Illustration of direct-to-storage architecture
Illustration of architecture with Kafka as intermediate buffer
This section details the constituent parts of Jaeger and how they relate to each other. It is arranged by the order in which spans from your application interact with them.
Jaeger client libraries
Jaeger clients are language specific implementations of the OpenTracing API. They can be used to instrument applications for distributed tracing either manually or with a variety of existing open source frameworks, such as Flask, Dropwizard, gRPC, and many more, that are already integrated with OpenTracing.
An instrumented service creates spans when receiving new requests and attaches context information (trace id, span id, and baggage) to outgoing requests. Only ids and baggage are propagated with requests; all other information that compose a span like operation name, logs, etc. are not propagated. Instead sampled spans are transmitted out of process asynchronously, in the background, to Jaeger Agents.
The instrumentation has very little overhead, and is designed to be always enabled in production.
Note that while all traces are generated, only a few are sampled. Sampling a trace marks the trace for further processing and storage. By default, Jaeger client samples 0.1% of traces (1 in 1000), and has the ability to retrieve sampling strategies from the agent.
Illustration of context propagation
The Jaeger agent is a network daemon that listens for spans sent over UDP, which it batches and sends to the collector. It is designed to be deployed to all hosts as an infrastructure component. The agent abstracts the routing and discovery of the collectors away from the client.

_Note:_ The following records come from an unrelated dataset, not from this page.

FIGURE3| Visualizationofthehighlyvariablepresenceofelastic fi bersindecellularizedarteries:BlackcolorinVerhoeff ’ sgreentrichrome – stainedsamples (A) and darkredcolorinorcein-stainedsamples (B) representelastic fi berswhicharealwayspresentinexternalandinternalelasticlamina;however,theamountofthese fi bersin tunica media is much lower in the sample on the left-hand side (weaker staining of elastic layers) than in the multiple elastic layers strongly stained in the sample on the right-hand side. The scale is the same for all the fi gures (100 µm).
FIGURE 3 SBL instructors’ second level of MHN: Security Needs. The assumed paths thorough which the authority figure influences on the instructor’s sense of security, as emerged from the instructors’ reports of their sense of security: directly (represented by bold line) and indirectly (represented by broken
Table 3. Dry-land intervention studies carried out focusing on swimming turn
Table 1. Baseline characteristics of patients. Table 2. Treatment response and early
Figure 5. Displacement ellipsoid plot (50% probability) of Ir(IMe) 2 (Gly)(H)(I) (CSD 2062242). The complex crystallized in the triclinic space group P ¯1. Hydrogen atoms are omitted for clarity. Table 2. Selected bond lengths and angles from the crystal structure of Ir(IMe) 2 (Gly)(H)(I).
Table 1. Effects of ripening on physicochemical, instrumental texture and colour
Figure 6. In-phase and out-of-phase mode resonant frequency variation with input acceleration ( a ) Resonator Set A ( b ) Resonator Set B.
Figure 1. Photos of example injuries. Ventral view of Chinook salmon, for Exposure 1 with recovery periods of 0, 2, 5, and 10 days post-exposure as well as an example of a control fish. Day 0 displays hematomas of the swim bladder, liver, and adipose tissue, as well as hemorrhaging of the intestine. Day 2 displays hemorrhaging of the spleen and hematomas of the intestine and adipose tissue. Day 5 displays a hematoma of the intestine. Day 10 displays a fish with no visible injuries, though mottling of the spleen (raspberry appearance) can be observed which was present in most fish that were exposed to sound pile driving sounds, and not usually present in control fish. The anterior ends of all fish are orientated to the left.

The Jaeger collector receives traces from Jaeger agents and runs them through a processing pipeline. Currently our pipeline validates traces, indexes them, performs any transformations, and finally stores them.
Jaeger’s storage is a pluggable component which currently supports Cassandra, Elasticsearch and Kafka.
Query is a service that retrieves traces from storage and hosts a UI to display them.
Ingester is a service that reads from Kafka topic and writes to another storage backend (Cassandra, Elasticsearch).